Abstract
We propose a deep neural network-based algorithm to identify the Markovian Nash equilibrium of general large N-player stochastic differential games. Following the idea of fictitious play, we recast the N-player game into N decoupled decision problems (one for each player) and solve them iteratively. The individual decision problem is characterized by a semilinear Hamilton-Jacobi-Bellman equation, to solve which we employ the recently developed deep BSDE method. The resulted algorithm can solve large N-player games for which conventional numerical methods would suffer from the curse of dimensionality. Multiple numerical examples involving identical or heterogeneous agents, with risk-neutral or risk-sensitive objectives, are tested to validate the accuracy of the proposed algorithm in large group games.

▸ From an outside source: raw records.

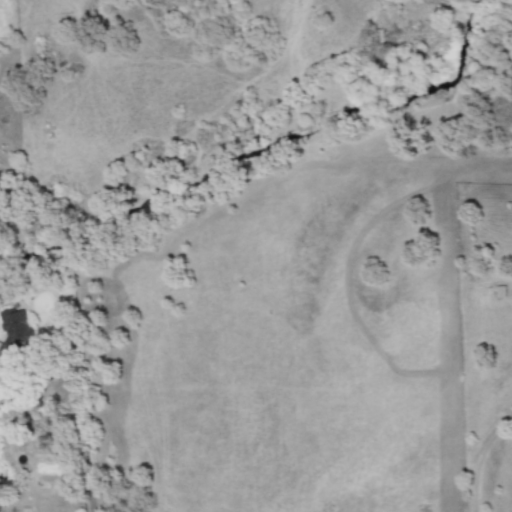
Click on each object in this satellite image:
building: (15, 328)
road: (75, 440)
road: (481, 460)
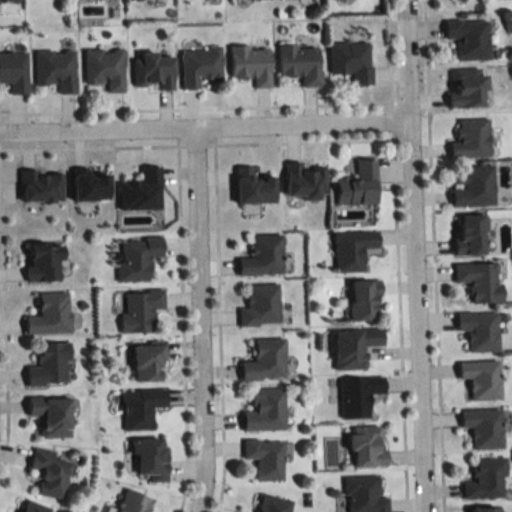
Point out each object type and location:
building: (468, 37)
building: (350, 60)
building: (299, 62)
building: (250, 63)
building: (199, 66)
building: (104, 67)
building: (55, 69)
building: (152, 70)
building: (13, 72)
building: (467, 86)
road: (207, 121)
building: (470, 137)
building: (304, 181)
building: (356, 183)
building: (40, 185)
building: (90, 185)
building: (252, 186)
building: (474, 186)
building: (140, 190)
building: (469, 233)
building: (351, 248)
building: (262, 255)
road: (416, 255)
building: (136, 257)
building: (43, 261)
building: (479, 280)
building: (363, 298)
building: (260, 305)
building: (139, 309)
building: (49, 313)
road: (209, 317)
building: (478, 329)
building: (353, 346)
building: (265, 359)
building: (147, 361)
building: (49, 364)
building: (480, 377)
building: (357, 395)
building: (141, 407)
building: (264, 409)
building: (50, 414)
building: (483, 426)
building: (365, 446)
building: (150, 457)
building: (264, 457)
building: (48, 472)
building: (485, 478)
building: (362, 494)
building: (132, 502)
building: (273, 504)
building: (34, 507)
building: (484, 508)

Even for a fifty-player game with the presence of common noise, the proposed algorithm still finds the approximate Nash equilibrium accurately.
Summary
The core algorithm (Algorithm 1) works as follows. Given N players, initialize N neural networks representing each player’s value function V^i. At each fictitious play stage m = 1,…,M: for all players i in parallel, generate N_sample sample paths of the state process X using opponents’ stage-(m-1) strategies, then update player i’s neural network via N_SGD_per_stage steps of Adam SGD on the deep BSDE method loss function (terminal condition mismatch). The key implementation insight is that individual problems need not be solved accurately at early stages — 100 SGD steps per stage suffices because opponents’ strategies are still far from equilibrium. Networks carry over between stages without re-initialization, so parameters are updated incrementally.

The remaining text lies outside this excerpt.